**Prezentowany tekst**:
────────────────
Brittany Gibbons, matka trójki dzieci, postanowiła przeprowadzić eksperyment – cel był taki: każdego dnia, przez cały rok uprawiać seks. Jak to doświadczenie wpłynęło na relacje kobiety z mężem i czy zmieniło coś w jej życiu?
Dlaczego postanowiła uprawiać codziennie seks?
Brittany sporo przytyła po urodzeniu trzeciego dziecka. Nie akceptowała siebie. Na tyle wstydziła się swojego ciała, że nie chciała, żeby mąż widział ją nago. W związku z tym prawie przestała się z nim kochać. Jeśli już to się zdarzyło, robili to po ciemku.
Uprawialiśmy seks tylko przy zgaszonym świetle, ukrywałam swój brzuch i piersi pod halką Kiedy wychodziłam spod prysznica naga, kazałam mężowi wychodzić z sypialni, żebym mogła się ubrać. Nie chciałam, żeby mnie widział
– opowiadała Brittany.
────────────────
**Lista zadań**:
1. Co, według tekstu o eksperymencie Brittany Gibbons, kazała ona robić mężowi, kiedy wychodziła naga spod prysznica?
2. Przepisz z tekstu o eksperymencie Brittany Gibbons fragment, który zaczyna się od słów zawierających „Brittany sporo przytyła”, a kończy na „to po ciemku.”.

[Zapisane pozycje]
────────────────
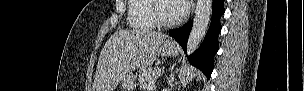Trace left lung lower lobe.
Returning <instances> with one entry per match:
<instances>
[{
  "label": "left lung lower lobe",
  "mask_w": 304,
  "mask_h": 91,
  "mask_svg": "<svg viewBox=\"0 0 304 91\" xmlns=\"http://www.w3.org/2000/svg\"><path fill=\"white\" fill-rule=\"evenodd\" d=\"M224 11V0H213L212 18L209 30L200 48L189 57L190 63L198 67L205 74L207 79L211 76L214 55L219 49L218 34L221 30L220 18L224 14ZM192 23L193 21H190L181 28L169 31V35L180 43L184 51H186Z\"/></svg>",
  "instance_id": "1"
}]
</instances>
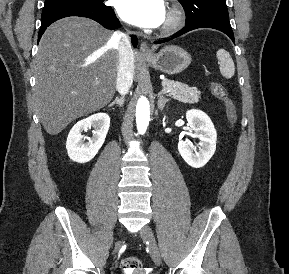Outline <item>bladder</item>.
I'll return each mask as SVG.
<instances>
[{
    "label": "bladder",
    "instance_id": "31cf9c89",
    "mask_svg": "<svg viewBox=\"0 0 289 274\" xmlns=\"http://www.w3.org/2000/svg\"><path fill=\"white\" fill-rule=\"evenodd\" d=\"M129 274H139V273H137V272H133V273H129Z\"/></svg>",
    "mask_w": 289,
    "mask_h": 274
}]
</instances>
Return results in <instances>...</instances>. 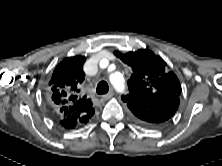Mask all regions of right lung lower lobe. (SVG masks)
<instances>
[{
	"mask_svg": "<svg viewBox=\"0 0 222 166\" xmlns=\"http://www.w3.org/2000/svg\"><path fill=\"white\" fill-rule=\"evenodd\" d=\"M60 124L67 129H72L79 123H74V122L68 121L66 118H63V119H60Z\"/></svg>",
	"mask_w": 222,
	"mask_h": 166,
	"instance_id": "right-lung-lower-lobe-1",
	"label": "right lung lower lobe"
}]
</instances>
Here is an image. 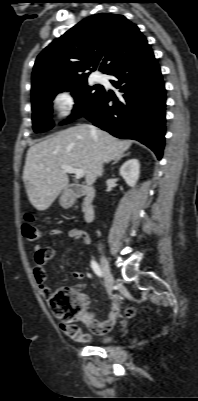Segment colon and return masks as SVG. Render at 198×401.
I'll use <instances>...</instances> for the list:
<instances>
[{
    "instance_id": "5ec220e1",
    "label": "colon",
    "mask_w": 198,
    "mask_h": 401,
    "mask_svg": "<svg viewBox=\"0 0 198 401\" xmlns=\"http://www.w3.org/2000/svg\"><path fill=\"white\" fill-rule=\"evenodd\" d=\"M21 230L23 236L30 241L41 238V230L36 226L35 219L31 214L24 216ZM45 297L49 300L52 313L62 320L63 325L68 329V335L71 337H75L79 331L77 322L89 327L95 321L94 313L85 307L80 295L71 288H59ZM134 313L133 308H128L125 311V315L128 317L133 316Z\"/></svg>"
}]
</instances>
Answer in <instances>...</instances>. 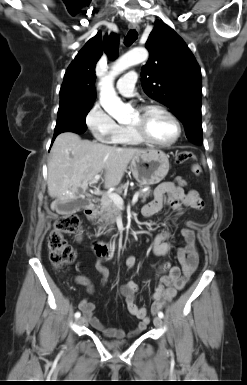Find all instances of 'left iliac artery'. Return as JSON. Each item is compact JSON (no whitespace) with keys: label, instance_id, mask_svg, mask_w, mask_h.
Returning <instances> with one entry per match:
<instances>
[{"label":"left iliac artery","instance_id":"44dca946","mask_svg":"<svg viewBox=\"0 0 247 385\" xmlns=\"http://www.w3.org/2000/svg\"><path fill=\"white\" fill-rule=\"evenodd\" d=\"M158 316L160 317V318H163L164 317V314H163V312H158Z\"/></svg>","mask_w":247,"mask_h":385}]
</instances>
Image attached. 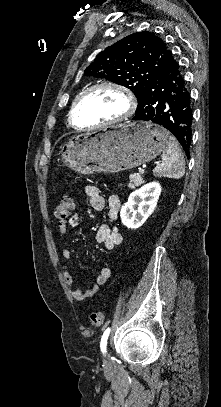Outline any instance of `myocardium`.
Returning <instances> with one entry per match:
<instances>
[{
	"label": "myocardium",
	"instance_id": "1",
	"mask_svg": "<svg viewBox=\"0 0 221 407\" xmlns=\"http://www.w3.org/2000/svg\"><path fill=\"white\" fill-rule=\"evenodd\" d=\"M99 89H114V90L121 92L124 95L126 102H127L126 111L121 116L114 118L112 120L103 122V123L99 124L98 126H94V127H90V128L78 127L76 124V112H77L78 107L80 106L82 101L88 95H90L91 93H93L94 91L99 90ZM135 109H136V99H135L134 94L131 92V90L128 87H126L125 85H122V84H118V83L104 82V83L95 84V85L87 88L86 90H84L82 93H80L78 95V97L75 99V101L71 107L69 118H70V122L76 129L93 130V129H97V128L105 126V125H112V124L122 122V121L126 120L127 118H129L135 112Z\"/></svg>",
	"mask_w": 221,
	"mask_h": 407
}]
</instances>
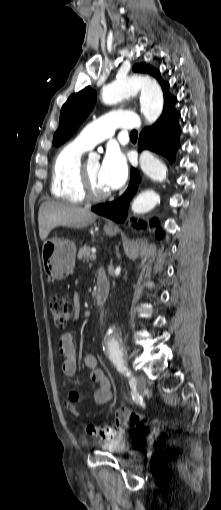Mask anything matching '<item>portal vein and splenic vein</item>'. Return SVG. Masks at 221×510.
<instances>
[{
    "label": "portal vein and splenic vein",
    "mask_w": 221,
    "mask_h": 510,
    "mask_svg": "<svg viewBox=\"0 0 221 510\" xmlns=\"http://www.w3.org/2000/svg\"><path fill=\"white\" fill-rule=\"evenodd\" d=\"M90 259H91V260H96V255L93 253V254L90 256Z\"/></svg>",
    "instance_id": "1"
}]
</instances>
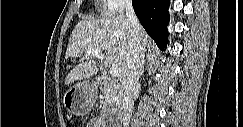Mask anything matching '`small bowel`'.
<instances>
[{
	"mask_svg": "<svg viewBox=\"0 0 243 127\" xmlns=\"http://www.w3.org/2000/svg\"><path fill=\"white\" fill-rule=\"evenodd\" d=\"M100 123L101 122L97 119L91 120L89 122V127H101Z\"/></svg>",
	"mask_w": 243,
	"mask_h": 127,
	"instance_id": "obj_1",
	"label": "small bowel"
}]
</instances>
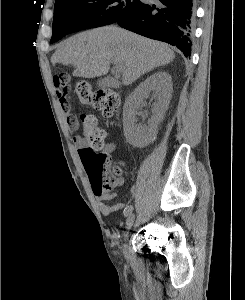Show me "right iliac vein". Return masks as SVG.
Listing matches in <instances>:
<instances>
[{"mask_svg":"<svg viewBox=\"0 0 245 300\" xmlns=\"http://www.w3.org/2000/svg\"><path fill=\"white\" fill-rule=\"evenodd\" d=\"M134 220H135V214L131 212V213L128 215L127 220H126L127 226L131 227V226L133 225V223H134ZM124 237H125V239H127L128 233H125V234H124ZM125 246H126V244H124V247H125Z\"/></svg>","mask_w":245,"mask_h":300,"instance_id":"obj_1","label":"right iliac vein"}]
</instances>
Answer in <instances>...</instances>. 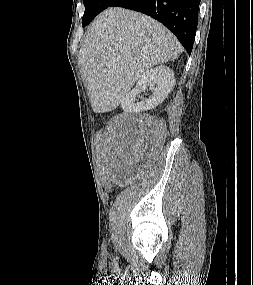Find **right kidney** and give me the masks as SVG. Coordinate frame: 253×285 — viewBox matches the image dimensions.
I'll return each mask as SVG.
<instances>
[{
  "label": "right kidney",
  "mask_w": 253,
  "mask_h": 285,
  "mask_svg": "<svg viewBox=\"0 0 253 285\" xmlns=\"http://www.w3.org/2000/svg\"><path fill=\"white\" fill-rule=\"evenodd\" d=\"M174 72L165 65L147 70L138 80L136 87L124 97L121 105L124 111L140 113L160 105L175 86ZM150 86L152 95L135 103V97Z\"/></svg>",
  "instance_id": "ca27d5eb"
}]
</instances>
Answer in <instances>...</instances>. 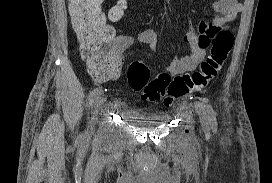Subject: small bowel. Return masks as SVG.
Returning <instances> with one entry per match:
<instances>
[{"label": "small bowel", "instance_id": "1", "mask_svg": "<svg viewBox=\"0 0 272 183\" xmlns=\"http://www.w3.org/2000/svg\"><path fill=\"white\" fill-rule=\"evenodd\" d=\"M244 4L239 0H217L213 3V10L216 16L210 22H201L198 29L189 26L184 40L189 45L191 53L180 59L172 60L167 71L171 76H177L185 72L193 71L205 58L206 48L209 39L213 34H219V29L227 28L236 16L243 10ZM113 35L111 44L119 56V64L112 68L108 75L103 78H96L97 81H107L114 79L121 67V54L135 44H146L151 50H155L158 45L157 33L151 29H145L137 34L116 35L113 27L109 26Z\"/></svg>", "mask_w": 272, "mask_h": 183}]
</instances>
────────────────
**Zestaw odpowiedzi**:
1. Kazała mu wychodzić z sypialni, żeby mogła się ubrać.

2.
Brittany sporo przytyła po urodzeniu trzeciego dziecka. Nie akceptowała siebie. Na tyle wstydziła się swojego ciała, że nie chciała, żeby mąż widział ją nago. W związku z tym prawie przestała się z nim kochać. Jeśli już to się zdarzyło, robili to po ciemku.